Wednesday, September 22, 2010
The Hittites were an ancient empire, in power between the 16th and 12th centuries BC, situated in what later became Anatolia. Their empire ranged from the Tigris and Euphrates rivers in the East, to Damascus in the South, North to the Black Sea and East to the confines with Greece. In fact the city of Troy was under their vassalage (or, to be precise, was a confederate state).
The principal God of the Hittites was the God of storms. Different dialects gave him slightly different names, but the Luwians (whose dialect was the most spoken in the Hittite empire) called him Tarhunt, and he was represented by the Bull. In fact, the Luwians, as opposed to the people from Hattusa, where the Hittite capital was, had a Genitive form in their language, which can be found in place names ending with -assa. So the southern shore of what is now Turkey, which was called Tarhuntassa, meant land of the Storm God. This phenomenon lasted into Ancient Greece, which place names ending in -assos having the same Genitive meaning.

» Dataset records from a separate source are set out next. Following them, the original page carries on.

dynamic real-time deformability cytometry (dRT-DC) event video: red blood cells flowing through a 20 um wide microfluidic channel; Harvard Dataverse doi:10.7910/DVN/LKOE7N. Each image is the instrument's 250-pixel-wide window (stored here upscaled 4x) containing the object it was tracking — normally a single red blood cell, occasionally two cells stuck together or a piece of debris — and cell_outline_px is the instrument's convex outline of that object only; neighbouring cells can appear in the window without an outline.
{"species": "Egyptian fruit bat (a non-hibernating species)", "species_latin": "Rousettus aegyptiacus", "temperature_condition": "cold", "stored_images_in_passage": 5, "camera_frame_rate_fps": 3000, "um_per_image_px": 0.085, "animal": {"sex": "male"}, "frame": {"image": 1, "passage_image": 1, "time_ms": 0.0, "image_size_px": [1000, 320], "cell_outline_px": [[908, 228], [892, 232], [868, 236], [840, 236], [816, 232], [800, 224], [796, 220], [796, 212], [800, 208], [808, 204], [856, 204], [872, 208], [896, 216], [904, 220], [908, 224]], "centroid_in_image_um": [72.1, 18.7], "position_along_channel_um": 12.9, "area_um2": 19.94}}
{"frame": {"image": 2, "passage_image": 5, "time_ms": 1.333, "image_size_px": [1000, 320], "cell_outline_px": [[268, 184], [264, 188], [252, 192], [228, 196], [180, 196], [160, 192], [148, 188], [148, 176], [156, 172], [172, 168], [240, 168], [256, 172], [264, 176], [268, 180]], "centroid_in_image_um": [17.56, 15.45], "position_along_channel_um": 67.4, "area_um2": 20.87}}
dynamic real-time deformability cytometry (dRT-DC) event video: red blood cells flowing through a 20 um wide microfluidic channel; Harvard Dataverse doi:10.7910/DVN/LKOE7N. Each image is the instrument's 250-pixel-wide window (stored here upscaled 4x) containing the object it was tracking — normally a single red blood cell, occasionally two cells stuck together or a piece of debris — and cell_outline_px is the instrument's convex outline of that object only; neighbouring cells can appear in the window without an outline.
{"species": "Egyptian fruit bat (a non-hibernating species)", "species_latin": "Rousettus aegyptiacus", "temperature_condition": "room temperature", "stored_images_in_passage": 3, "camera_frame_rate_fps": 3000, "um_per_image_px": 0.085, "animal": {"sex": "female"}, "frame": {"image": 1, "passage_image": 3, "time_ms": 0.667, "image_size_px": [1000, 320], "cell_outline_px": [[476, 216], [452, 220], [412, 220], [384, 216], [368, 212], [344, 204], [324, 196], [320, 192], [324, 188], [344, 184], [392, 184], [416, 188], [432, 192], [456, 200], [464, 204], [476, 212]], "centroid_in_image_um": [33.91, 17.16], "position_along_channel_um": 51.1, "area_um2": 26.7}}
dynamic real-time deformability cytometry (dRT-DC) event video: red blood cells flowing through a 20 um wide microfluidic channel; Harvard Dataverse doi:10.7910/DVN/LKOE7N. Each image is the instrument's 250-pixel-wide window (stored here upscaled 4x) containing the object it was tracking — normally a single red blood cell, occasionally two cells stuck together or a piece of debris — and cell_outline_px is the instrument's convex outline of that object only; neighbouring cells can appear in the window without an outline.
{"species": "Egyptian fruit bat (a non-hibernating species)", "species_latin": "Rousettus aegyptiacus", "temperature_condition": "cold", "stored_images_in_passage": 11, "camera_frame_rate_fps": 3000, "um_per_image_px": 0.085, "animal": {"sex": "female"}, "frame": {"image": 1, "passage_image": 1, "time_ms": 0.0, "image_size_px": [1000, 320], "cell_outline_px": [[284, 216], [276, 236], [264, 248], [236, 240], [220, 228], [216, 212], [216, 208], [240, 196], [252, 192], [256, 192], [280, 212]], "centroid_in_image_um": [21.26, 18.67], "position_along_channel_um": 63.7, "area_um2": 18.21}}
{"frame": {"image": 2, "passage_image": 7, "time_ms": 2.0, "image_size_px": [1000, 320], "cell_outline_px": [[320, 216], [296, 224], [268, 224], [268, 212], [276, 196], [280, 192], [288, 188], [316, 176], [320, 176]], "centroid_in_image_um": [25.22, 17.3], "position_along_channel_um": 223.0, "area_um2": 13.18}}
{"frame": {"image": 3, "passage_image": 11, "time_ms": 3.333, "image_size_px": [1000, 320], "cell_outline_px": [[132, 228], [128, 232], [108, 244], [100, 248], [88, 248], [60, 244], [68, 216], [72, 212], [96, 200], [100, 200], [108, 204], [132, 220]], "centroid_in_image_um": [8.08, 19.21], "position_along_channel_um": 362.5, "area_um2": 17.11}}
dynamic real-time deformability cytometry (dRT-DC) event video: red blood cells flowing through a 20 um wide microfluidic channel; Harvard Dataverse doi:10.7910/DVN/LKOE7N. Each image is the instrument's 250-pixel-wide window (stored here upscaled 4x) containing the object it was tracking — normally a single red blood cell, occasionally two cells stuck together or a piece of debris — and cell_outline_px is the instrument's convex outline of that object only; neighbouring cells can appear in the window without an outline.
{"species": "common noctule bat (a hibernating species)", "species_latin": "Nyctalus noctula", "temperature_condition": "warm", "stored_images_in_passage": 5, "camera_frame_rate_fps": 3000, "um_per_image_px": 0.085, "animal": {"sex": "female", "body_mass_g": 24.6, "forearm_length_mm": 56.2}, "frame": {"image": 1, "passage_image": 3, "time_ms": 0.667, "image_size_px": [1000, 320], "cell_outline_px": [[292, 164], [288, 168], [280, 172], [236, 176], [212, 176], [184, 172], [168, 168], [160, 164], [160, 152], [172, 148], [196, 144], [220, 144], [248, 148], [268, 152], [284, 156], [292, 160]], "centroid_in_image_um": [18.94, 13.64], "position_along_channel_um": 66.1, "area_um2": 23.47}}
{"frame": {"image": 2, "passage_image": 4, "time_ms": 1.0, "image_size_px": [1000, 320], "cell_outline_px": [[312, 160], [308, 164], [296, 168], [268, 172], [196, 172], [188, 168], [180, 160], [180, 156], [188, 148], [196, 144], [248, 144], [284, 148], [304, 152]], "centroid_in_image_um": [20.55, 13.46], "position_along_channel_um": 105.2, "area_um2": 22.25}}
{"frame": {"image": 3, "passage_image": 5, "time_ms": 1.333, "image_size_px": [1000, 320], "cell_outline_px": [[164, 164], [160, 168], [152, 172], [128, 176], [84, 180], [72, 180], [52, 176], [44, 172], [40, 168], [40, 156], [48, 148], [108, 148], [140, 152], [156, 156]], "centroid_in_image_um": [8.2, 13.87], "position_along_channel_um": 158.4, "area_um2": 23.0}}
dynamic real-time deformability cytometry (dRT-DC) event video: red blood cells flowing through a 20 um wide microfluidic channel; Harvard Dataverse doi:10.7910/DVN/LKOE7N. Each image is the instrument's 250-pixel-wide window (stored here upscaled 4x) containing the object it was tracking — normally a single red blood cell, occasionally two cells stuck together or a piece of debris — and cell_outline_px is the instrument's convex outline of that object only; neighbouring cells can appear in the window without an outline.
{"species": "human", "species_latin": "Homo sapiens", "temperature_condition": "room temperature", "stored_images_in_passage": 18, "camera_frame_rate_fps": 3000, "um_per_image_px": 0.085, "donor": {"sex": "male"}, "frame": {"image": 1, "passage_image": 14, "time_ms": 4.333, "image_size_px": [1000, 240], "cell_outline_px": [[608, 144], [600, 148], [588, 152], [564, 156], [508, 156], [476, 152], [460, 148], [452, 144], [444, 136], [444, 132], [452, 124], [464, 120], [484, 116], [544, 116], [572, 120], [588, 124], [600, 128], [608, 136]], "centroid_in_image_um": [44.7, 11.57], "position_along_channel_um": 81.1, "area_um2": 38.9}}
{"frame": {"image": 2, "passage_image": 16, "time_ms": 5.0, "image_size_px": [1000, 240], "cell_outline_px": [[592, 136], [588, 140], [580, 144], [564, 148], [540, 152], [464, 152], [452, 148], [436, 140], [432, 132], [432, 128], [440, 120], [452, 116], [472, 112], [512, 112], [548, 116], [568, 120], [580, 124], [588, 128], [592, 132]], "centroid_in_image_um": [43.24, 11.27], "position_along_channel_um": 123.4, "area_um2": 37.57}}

If the God of storms seems like an arbitrary one to have as a principal god, we should remember that Zeus, the main god of the Ancient Greeks, famously carried a lightning bolt. We should also remember that Greek legend has him disguised as a bull when he rapes the goddess Europa and takes her to Crete (and her grandson is the Minotaur). It isn't hard to see how the word for the storm god, Tarhunt, became the ancient Greek word for bull: Taurus.